The cedi’s rate of depreciation is “scary”, and until government is able to get the situation under control the talks about fiscal consolidation will not see fulfillment, Prof. Eric Osei-Assibey, senior lecturer in the Department of Economics, University of Ghana, has warned.
Speaking at a budget review forum organised by the Chartered Institute of Supply Chain Management (CISCM) for its professionals in Accra, he indicated that the cedi–depreciation could block the realisation of key targets in the 2020 budget.
He said: “The realisation of macroeconomic targets will be hinged largely on the ability of government to control depreciation of the cedi.
“That will have ripple-effects on all the other indicators because a depreciating cedi could drive up inflation, which will in turn lead to high cost of borrowing and a rise in debt stock.

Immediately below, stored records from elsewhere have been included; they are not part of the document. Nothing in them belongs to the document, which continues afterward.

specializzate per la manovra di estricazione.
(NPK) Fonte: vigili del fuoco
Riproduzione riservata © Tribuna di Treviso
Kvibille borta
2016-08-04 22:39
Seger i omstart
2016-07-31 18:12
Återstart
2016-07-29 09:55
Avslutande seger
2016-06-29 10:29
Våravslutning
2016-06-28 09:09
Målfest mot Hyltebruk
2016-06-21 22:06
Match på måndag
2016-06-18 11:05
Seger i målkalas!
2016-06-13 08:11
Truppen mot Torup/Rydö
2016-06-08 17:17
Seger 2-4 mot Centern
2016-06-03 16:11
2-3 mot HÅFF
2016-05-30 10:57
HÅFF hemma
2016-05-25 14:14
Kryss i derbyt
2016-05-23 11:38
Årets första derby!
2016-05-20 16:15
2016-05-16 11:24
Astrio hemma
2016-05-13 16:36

All of these are a threat to keeping fiscal deficit within target.”
The economist was however upbeat about the strategic pillars that government intends to rest on to grow the economy; which includes intensifying the drive for FDIs; intensive investment in development infrastructure; and creating a competitive business environment through access to affordable credit.

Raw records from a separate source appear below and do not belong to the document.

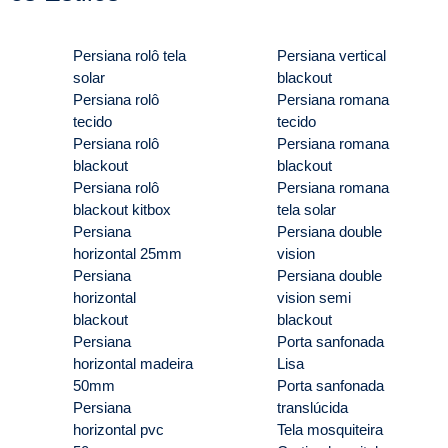
Persiana rolô tela
Persiana vertical
solar
blackout
Persiana rolô
Persiana romana
tecido
tecido
Persiana rolô
Persiana romana
blackout
blackout
Persiana rolô
Persiana romana
blackout kitbox
tela solar
Persiana
Persiana double
horizontal 25mm
vision
Persiana
Persiana double
horizontal
vision semi
blackout
blackout
Persiana
Porta sanfonada
horizontal madeira
Lisa
50mm
Porta sanfonada
Persiana
translúcida
horizontal pvc
Tela mosquiteira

“There is a very substantial savings gap that tends to constrain our ability to invest in critical developmental projects and be able to close that space; there is a need to be able to attract more FDIs that will drive investments to critical sectors of the economy.

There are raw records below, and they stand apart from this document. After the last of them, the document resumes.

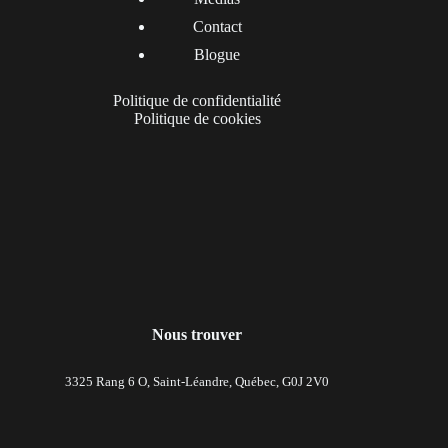
Contact
Blogue
Politique de confidentialité
Politique de cookies
Nous trouver
3325 Rang 6 O, Saint-Léandre, Québec, G0J 2V0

“Government’s resolve to improve the financial ecosystem to ensure access to affordable and long-term credit is also very commendable,” he noted.
The one-day forum, on the theme ‘The impact of effective integrated supply chain management on 2020 Republic of Ghana’s budget outcomes’, convened supply chain practitioners and policymakers to proffer practical inputs toward attainment of the budget targets by leveraging seamless supply chain management.
Supply Chain Governance Expert and Board Chairman of the Public Procurement Authority (PPA), Prof. Douglas Boateng, in his remarks tasked supply chain professionals to think along the lines of value addition, as it will be the backbone for a successful Ghana beyond Aid.
He noted: “For instance, with the 1D1F and the single African market, the ability to move produce or goods across markets to compete favourably – as well as the readiness of Ghanaians to buy and consume local – must all be factored into planning with strong supply chain thinking.
Supply chain management is seamlessly working together for long-term economic development.”